Divergences stratégiques
En quelques années, l’organisation terroriste a progressivement tissé sa toile dans la région sahélienne. Elle dispose dorénavant de bases arrières dans le nord du Mali et ses katibas (brigades) sévissent dans toute la zone transfrontalière. Financée par des trafics en tout genre (armes, cigarettes, drogues…) et les rançons de ses nombreuses prises d’otages, AQMI constitue la principale menace pour la sécurité régionale.
Face à ce danger persistant, les participants à la conférence d’Alger brandissent tous le même étendard : celui de la coopération régionale et internationale. Malgré les nombreux efforts entrepris en ce sens, certaines divergences stratégiques persistent. L’Algérie, comme la Mauritanie, est partisane de la manière forte et refuse catégoriquement tout paiement de rançon en cas de prises d’otages.
La France et le Mali n’ont pas toujours suivi cette ligne, n’hésitant pas à satisfaire certaines revendications des ravisseurs. Ce fut le cas pour Pierre Camatte, ressortissant français libéré en février 2010 en échange de quatre terroristes détenus au Mali. Furieux, Algériens et Mauritaniens rappelèrent leurs ambassadeurs à Bamako, déclenchant une mini-crise diplomatique dans la région.
Un an plus tard, en février 2011, une Française, un Togolais et un Malgache enlevés par AQMI au Niger sont libérés. Selon une source qui a participé aux négociations, une rançon aurait été payée aux terroristes. Une fois de plus, Alger et Nouakchott grincent des dents.
Placer ses billes
La manière de gérer les prises d’otages n’est pas la seule source de tensions entre les partenaires de la lutte antiterroriste. En juillet 2010, l’armée mauritanienne, soutenue par les forces françaises, lance une opération contre une base malienne d’AQMI. L’opération se déroule en plein territoire malien sans que Bamako ne soit réellement prévenue. C’est peu dire que les Maliens ont été froissés, le président Toumani Touré quittant d’ailleurs le sommet de la Cen-Sad au Tchad pour rentrer dans sa capitale.

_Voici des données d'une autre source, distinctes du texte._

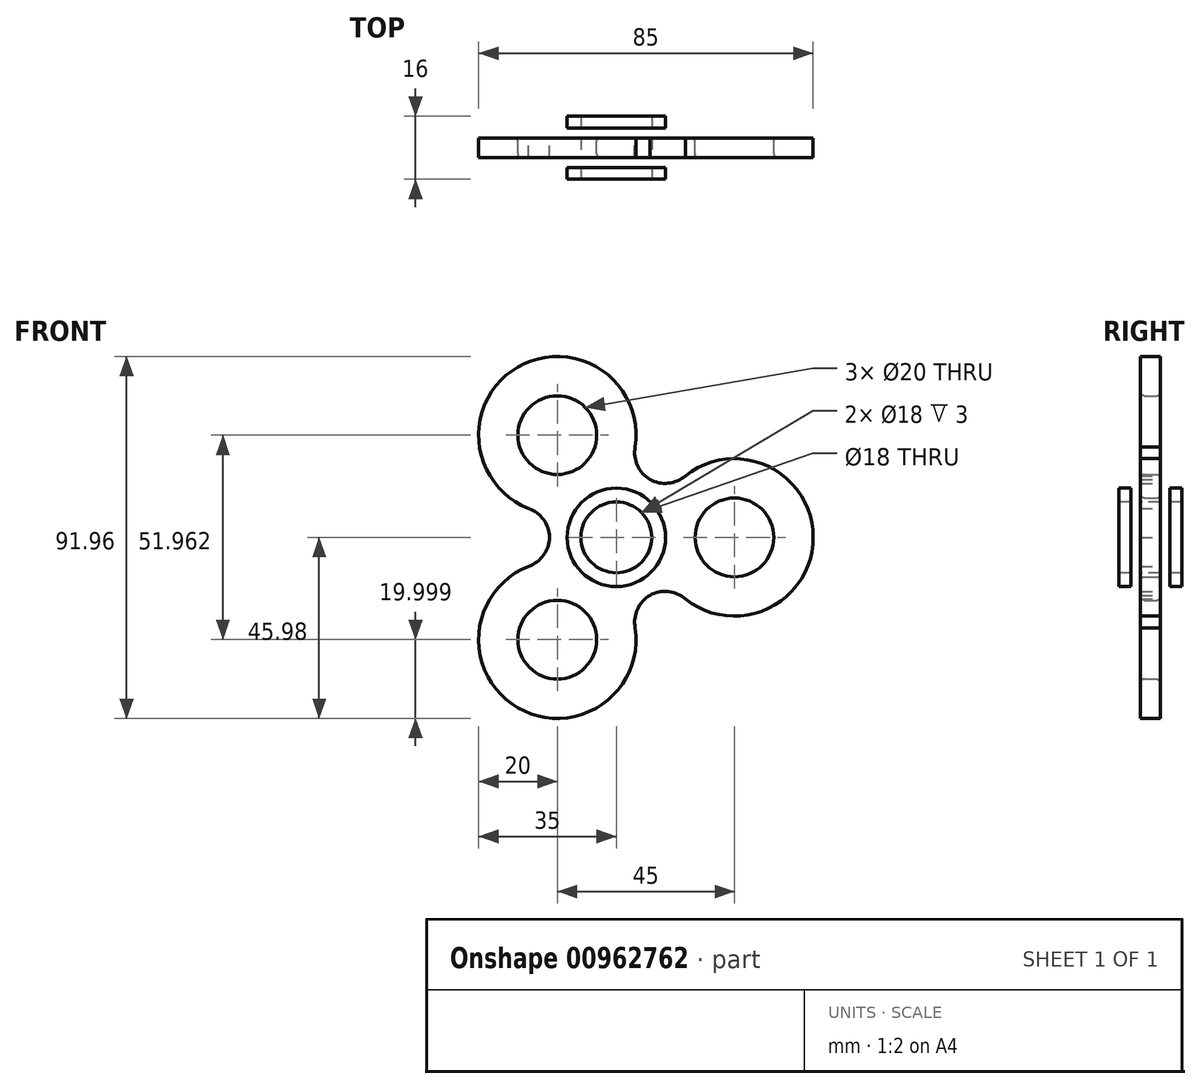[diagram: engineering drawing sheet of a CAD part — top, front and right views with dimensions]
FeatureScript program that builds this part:
annotation { "Feature Type Name" : "Feature", "Feature Type Description" : "" }
export const myFeature = defineFeature(function(context is Context, id is Id, definition is map)
    precondition{}
    {
        {
            var Q0;
            Q0=qCreatedBy(makeId("Front.planeOp"),FACE);
            var sketch = newSketch(context, id + "F0", { "sketchPlane" : qUnion([Q0])});
            skCircle(sketch, "E0", {"center": v(0, 0) * mm, "radius": 12.5 * mm});
            skSolve(sketch);
        }
        {
            var Q0;
            Q0=qSketchRegion(id+"F0",true);
            extrude(context, id + "F1", {"entities" : qUnion([Q0]), "depth" : 3 * mm, "offsetDistance" : 25 * mm});
        }
        {
            var Q0;
            Q0=makeQuery(id+"F1.opExtrude","CAP_FACE",FACE,{"disambiguationData":[OSD([sQuery(id+"F0.wireOp",EDGE,"E0")])],"isStart":false});
            var sketch = newSketch(context, id + "F2", { "sketchPlane" : qUnion([Q0])});
            skCircle(sketch, "E1", {"center": v(0, 0) * mm, "radius": 4 * mm});
            skCircle(sketch, "E2", {"center": v(0, 0) * mm, "radius": 5 * mm});
            skSolve(sketch);
        }
        {
            var Q0;
            Q0=qSketchRegion(id+"F2",true);
            extrude(context, id + "F3", {"entities" : qUnion([Q0]), "operationType" : NewBodyOperationType.ADD, "depth" : 2 * mm, "offsetDistance" : 25 * mm});
        }
        {
            var Q0;
            {var subQ0=sQuery(id+"F0.wireOp",EDGE,"E0");Q0=makeQuery(id+"F3.boolean.opBoolean","SPLIT",FACE,{"disambiguationData":[TD([makeQuery(id+"F1.opExtrude","SWEPT_FACE",FACE,{"disambiguationData":[OSD([subQ0])]})])],"derivedFrom":makeQuery(id+"F1.opExtrude","CAP_FACE",FACE,{"disambiguationData":[OSD([subQ0])],"isStart":false})});}
            var sketch = newSketch(context, id + "F4", { "sketchPlane" : qUnion([Q0])});
            skCircle(sketch, "E3", {"center": v(0, 0) * mm, "radius": 3 * mm});
            skSolve(sketch);
        }
        {
            var Q0;
            Q0=qSketchRegion(id+"F4",true);
            extrude(context, id + "F5", {"entities" : qUnion([Q0]), "operationType" : NewBodyOperationType.ADD, "depth" : 10 * mm, "offsetDistance" : 25 * mm});
        }
        {
            var Q0;
            {var subQ0=sQuery(id+"F0.wireOp",EDGE,"E0");Q0=makeQuery(id+"F3.boolean.opBoolean","SPLIT",FACE,{"disambiguationData":[TD([makeQuery(id+"F1.opExtrude","SWEPT_FACE",FACE,{"disambiguationData":[OSD([subQ0])]})])],"derivedFrom":makeQuery(id+"F1.opExtrude","CAP_FACE",FACE,{"disambiguationData":[OSD([subQ0])],"isStart":false})});}
            cPlane(context, id + "F6", {"entities" : qUnion([Q0]), "cplaneType" : CPlaneType.OFFSET, "offset" : 0 * mm, "oppositeDirection" : true, "width" : 150 * mm, "height" : 150 * mm});
        }
        {
            var Q0;
            Q0=qCreatedBy(id+"F6.planeOp",FACE);
            var sketch = newSketch(context, id + "F7", { "sketchPlane" : qUnion([Q0])});
            skCircle(sketch, "E4", {"center": v(0, 0) * mm, "radius": 5 * mm});
            skCircle(sketch, "E5", {"center": v(0, 0) * mm, "radius": 6 * mm});
            skSolve(sketch);
        }
        {
            var Q0;
            Q0=qSketchRegion(id+"F7",true);
            extrude(context, id + "F8", {"entities" : qUnion([Q0]), "depth" : 10 * mm, "offsetDistance" : 25 * mm});
        }
        {
            var Q0;
            Q0=qCreatedBy(id+"F6.planeOp",FACE);
            var sketch = newSketch(context, id + "F9", { "sketchPlane" : qUnion([Q0])});
            skCircle(sketch, "E6", {"center": v(0, 0) * mm, "radius": 8 * mm});
            skCircle(sketch, "E7", {"center": v(0, 0) * mm, "radius": 9 * mm});
            skSolve(sketch);
        }
        {
            var Q0;
            Q0=qSketchRegion(id+"F9",true);
            extrude(context, id + "F10", {"entities" : qUnion([Q0]), "depth" : 10 * mm, "offsetDistance" : 25 * mm});
        }
        {
            var Q0;
            Q0=makeQuery(id+"F5.opExtrude","CAP_FACE",FACE,{"disambiguationData":[OSD([sQuery(id+"F4.wireOp",EDGE,"E3")])],"isStart":false});
            cPlane(context, id + "F11", {"entities" : qUnion([Q0]), "cplaneType" : CPlaneType.OFFSET, "offset" : 0 * mm, "width" : 150 * mm, "height" : 150 * mm});
        }
        {
            var Q0;
            Q0=qCreatedBy(id+"F11.planeOp",FACE);
            var sketch = newSketch(context, id + "F12", { "sketchPlane" : qUnion([Q0])});
            skCircle(sketch, "E8", {"center": v(0, 0) * mm, "radius": 12.5 * mm});
            skSolve(sketch);
        }
        {
            var Q0;
            Q0=qSketchRegion(id+"F12",true);
            extrude(context, id + "F13", {"entities" : qUnion([Q0]), "operationType" : NewBodyOperationType.ADD, "depth" : 3 * mm, "offsetDistance" : 25 * mm});
        }
        {
            var Q0;
            Q0=qCreatedBy(id+"F11.planeOp",FACE);
            var sketch = newSketch(context, id + "F14", { "sketchPlane" : qUnion([Q0])});
            skCircle(sketch, "E9", {"center": v(0, 0) * mm, "radius": 4 * mm});
            skCircle(sketch, "E10", {"center": v(0, 0) * mm, "radius": 3 * mm});
            skSolve(sketch);
        }
        {
            var Q0;
            Q0=qSketchRegion(id+"F14",true);
            extrude(context, id + "F15", {"entities" : qUnion([Q0]), "operationType" : NewBodyOperationType.ADD, "oppositeDirection" : true, "depth" : 3 * mm, "offsetDistance" : 25 * mm});
        }
        {
            var Q0;
            Q0=qCreatedBy(id+"F6.planeOp",FACE);
            cPlane(context, id + "F16", {"entities" : qUnion([Q0]), "cplaneType" : CPlaneType.OFFSET, "offset" : 5 * mm, "width" : 150 * mm, "height" : 150 * mm});
        }
        {
            var Q0;
            Q0=qCreatedBy(id+"F16.planeOp",FACE);
            var sketch = newSketch(context, id + "F17", { "sketchPlane" : qUnion([Q0])});
            skLineSegment(sketch, "E11", {"start": v(0, 0) * mm, "end": v(30, 0) * mm, "construction": true});
            skLineSegment(sketch, "E12", {"start": v(0, 0) * mm, "end": v(8.5, 14.71) * mm});
            skArc(sketch, "E13", {"start": v(8.5, 14.71) * mm, "mid": v(13.15, 13.77) * mm, "end": v(17.53, 15.63) * mm});
            skArc(sketch, "E14.MirrorCS", {"start": v(8.5, -14.71) * mm, "mid": v(13.15, -13.77) * mm, "end": v(17.53, -15.63) * mm});
            skLineSegment(sketch, "E15.MirrorCS", {"start": v(0, 0) * mm, "end": v(8.5, -14.71) * mm});
            skArc(sketch, "E16", {"start": v(17.53, 15.63) * mm, "mid": v(50, 0) * mm, "end": v(17.53, -15.63) * mm});
            skCircle(sketch, "E17", {"center": v(30, 0) * mm, "radius": 10 * mm});
            skSolve(sketch);
        }
        {
            var Q0;
            Q0=qSketchRegion(id+"F17",true);
            extrude(context, id + "F18", {"entities" : qUnion([Q0]), "endBound" : BoundingType.SYMMETRIC, "depth" : 5 * mm, "offsetDistance" : 25 * mm});
        }
        {
            var Q0;
            Q0=makeQuery(id+"F18.opExtrude","CAP_EDGE",EDGE,{"disambiguationData":[OSD([sQuery(id+"F17.wireOp",EDGE,"E17")])],"isStart":false});
            var Q1;
            Q1=makeQuery(id+"F18.opExtrude","CAP_EDGE",EDGE,{"disambiguationData":[OSD([sQuery(id+"F17.wireOp",EDGE,"E17")])],"isStart":true});
            fillet(context, id + "F19", {"entities" : qUnion([Q0, Q1]), "radius" : 1 * mm, "tangentPropagation" : true, "allowEdgeOverflow" : false});
        }
        {
            var Q0;
            Q0=makeQuery(id+"F18.opExtrude","SWEPT_BODY",BODY,{"disambiguationData":[OSD([sQuery(id+"F17.wireOp",EDGE,"E12"),sQuery(id+"F17.wireOp",EDGE,"E13"),sQuery(id+"F17.wireOp",EDGE,"E14.MirrorCS"),sQuery(id+"F17.wireOp",EDGE,"E15.MirrorCS"),sQuery(id+"F17.wireOp",EDGE,"E16"),sQuery(id+"F17.wireOp",EDGE,"E17")])]});
            var Q1;
            Q1=makeQuery(id+"F10.opExtrude","SWEPT_FACE",FACE,{"disambiguationData":[OSD([sQuery(id+"F9.wireOp",EDGE,"E7")])]});
            circularPattern(context, id + "F20", {"operationType" : NewBodyOperationType.ADD, "entities" : qUnion([Q0]), "axis" : qUnion([Q1]), "angle" : 360 * degree, "instanceCount" : 3, "equalSpace" : true});
        }
        {
            var Q0;
            Q0=qCreatedBy(id+"F16.planeOp",FACE);
            var sketch = newSketch(context, id + "F21", { "sketchPlane" : qUnion([Q0])});
            skCircle(sketch, "E18.0.0", {"center": v(0, 0) * mm, "radius": 9 * mm});
            skSolve(sketch);
        }
        {
            var Q0;
            Q0=qSketchRegion(id+"F21",true);
            extrude(context, id + "F22", {"entities" : qUnion([Q0]), "operationType" : NewBodyOperationType.REMOVE, "endBound" : BoundingType.SYMMETRIC, "oppositeDirection" : true, "depth" : 25 * mm, "offsetDistance" : 25 * mm});
        }
    });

Derrière ses ambitions de coopération antiterroriste accrue, la conférence d’Alger sera également l’occasion pour chacun de placer ses billes. Depuis l’indépendance, la France continue à considérer la région comme son pré carré et surveille de près ses évolutions. Les État-Unis, sous-couvert de lutte contre Al-Qaida, sont aussi là pour trouver un pied-à-terre à leur commandement militaire Africom. Quant aux Algériens, ils ne manqueront pas l’occasion de s’ériger un peu plus en fer de lance de la lutte antiterroriste, une semaine après leur position très critiquée sur le dossier libyen.